● Task brief: What is needed is an exact copy of the lines from the one containing "empresas elegíveis" through the last line of the entries below, both included.

● Available records:
##############################
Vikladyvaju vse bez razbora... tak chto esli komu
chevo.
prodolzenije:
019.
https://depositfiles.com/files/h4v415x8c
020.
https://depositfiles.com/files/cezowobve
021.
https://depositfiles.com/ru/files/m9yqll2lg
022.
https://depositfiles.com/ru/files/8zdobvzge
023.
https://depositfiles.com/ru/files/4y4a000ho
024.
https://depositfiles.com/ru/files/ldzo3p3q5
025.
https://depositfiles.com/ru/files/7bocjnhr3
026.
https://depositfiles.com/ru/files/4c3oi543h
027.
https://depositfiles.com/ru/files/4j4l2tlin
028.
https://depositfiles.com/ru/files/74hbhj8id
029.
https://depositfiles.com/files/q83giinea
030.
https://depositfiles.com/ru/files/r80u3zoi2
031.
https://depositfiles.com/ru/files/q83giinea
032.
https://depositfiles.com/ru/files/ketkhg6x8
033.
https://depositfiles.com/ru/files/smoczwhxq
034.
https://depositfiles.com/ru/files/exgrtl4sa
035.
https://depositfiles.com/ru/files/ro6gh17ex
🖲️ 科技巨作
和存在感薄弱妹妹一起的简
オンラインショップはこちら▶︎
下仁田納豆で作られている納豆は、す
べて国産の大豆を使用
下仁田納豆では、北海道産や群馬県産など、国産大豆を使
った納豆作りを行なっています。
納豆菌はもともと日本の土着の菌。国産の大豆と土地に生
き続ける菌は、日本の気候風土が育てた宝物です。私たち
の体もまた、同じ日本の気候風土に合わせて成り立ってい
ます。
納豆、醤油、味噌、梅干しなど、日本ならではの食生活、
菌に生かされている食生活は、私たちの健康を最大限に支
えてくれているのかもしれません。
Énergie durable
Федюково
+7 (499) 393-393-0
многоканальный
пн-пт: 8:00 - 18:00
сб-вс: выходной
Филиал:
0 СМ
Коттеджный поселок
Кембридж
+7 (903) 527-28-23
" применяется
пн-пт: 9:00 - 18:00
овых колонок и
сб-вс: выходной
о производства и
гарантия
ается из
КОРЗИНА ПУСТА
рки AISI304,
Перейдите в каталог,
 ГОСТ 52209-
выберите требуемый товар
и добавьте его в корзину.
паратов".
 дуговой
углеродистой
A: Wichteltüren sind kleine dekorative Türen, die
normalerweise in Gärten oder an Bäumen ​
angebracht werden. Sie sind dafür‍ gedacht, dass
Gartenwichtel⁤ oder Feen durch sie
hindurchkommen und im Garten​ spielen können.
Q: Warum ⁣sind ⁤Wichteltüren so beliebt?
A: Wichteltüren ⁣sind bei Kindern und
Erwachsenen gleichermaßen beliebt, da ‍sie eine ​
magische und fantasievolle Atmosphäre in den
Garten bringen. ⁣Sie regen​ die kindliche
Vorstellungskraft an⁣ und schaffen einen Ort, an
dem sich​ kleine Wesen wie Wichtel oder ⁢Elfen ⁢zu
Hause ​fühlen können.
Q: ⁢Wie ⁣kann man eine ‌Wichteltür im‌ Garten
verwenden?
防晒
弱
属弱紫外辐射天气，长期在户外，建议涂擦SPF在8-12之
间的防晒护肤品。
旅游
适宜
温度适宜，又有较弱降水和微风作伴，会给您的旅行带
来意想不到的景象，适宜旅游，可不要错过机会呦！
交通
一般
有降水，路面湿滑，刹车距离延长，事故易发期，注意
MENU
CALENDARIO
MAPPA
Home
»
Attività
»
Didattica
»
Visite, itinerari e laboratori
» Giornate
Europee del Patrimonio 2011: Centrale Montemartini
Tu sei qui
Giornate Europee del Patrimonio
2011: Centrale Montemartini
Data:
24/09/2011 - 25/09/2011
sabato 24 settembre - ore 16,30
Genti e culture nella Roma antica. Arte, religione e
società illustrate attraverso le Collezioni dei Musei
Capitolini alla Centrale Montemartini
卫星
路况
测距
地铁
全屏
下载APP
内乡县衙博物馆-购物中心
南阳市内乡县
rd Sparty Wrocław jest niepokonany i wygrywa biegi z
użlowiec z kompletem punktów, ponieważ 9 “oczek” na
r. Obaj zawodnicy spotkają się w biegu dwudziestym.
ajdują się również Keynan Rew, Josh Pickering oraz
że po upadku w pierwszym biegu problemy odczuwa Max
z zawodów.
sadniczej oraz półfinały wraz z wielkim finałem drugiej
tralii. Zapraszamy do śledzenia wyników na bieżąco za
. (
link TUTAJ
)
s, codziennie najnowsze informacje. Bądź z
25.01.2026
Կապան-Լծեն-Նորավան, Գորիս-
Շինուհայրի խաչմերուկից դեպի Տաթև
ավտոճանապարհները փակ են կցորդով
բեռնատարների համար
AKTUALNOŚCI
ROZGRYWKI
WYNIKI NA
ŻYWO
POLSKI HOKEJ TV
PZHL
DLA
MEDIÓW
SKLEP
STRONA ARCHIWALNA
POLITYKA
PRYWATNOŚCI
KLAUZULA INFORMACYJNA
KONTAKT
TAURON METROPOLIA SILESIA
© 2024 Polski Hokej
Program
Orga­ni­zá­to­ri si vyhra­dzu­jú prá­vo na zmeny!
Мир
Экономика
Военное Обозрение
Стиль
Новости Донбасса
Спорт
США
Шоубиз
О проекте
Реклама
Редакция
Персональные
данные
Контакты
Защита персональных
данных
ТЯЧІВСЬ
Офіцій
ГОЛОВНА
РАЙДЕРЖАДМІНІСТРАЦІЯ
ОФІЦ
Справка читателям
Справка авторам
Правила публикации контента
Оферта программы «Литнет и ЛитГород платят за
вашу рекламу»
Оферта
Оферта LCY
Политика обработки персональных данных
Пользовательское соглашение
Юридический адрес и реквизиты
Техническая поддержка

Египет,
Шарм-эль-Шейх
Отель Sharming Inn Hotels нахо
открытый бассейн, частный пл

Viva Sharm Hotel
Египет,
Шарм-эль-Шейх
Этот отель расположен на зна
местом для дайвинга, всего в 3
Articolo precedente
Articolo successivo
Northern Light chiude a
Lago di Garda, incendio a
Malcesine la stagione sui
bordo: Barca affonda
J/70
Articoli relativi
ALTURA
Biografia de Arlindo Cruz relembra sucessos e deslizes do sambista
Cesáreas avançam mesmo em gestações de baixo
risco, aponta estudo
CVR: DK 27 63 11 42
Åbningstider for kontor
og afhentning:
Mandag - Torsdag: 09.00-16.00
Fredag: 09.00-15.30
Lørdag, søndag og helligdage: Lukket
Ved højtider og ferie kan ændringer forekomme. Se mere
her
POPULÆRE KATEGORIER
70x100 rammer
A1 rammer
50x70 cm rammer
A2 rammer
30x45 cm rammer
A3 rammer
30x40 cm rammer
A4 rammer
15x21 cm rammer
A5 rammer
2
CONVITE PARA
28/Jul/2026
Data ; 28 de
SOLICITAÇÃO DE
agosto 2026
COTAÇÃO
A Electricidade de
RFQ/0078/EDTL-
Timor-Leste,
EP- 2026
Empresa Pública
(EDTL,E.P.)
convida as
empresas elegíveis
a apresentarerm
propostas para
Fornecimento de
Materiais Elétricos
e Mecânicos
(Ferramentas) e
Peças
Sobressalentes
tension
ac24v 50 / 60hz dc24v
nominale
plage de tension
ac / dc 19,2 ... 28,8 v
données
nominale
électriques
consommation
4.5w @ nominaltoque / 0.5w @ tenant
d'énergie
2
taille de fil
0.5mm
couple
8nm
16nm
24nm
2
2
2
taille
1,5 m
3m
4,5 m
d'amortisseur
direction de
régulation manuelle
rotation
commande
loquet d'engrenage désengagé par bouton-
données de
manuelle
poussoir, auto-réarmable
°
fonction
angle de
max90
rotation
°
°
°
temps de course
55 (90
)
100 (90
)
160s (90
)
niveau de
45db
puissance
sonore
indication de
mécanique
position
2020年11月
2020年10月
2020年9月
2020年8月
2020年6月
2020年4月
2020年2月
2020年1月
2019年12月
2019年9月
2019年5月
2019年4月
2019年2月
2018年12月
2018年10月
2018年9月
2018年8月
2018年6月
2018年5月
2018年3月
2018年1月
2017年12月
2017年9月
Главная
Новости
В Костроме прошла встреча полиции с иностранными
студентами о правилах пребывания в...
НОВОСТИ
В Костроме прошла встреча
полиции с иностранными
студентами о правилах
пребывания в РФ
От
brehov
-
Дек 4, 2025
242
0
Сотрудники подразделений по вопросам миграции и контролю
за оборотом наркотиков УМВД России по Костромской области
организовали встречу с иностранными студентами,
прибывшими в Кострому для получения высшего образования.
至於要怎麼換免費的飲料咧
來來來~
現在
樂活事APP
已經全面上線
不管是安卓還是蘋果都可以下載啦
##############################
● Written response:
empresas elegíveis
a apresentarerm
propostas para
Fornecimento de
Materiais Elétricos
e Mecânicos
(Ferramentas) e
Peças
Sobressalentes
tension
ac24v 50 / 60hz dc24v
nominale
plage de tension
ac / dc 19,2 ... 28,8 v
données
nominale
électriques
consommation
4.5w @ nominaltoque / 0.5w @ tenant
d'énergie
2
taille de fil
0.5mm
couple
8nm
16nm
24nm
2
2
2
taille
1,5 m
3m
4,5 m
d'amortisseur
direction de
régulation manuelle
rotation
commande
loquet d'engrenage désengagé par bouton-
données de
manuelle
poussoir, auto-réarmable
°
fonction
angle de
max90
rotation
°
°
°
temps de course
55 (90
)
100 (90
)
160s (90
)
niveau de
45db
puissance
sonore
indication de
mécanique
position
2020年11月
2020年10月
2020年9月
2020年8月
2020年6月
2020年4月
2020年2月
2020年1月
2019年12月
2019年9月
2019年5月
2019年4月
2019年2月
2018年12月
2018年10月
2018年9月
2018年8月
2018年6月
2018年5月
2018年3月
2018年1月
2017年12月
2017年9月
Главная
Новости
В Костроме прошла встреча полиции с иностранными
студентами о правилах пребывания в...
НОВОСТИ
В Костроме прошла встреча
полиции с иностранными
студентами о правилах
пребывания в РФ
От
brehov
-
Дек 4, 2025
242
0
Сотрудники подразделений по вопросам миграции и контролю
за оборотом наркотиков УМВД России по Костромской области
организовали встречу с иностранными студентами,
прибывшими в Кострому для получения высшего образования.
至於要怎麼換免費的飲料咧
來來來~
現在
樂活事APP
已經全面上線
不管是安卓還是蘋果都可以下載啦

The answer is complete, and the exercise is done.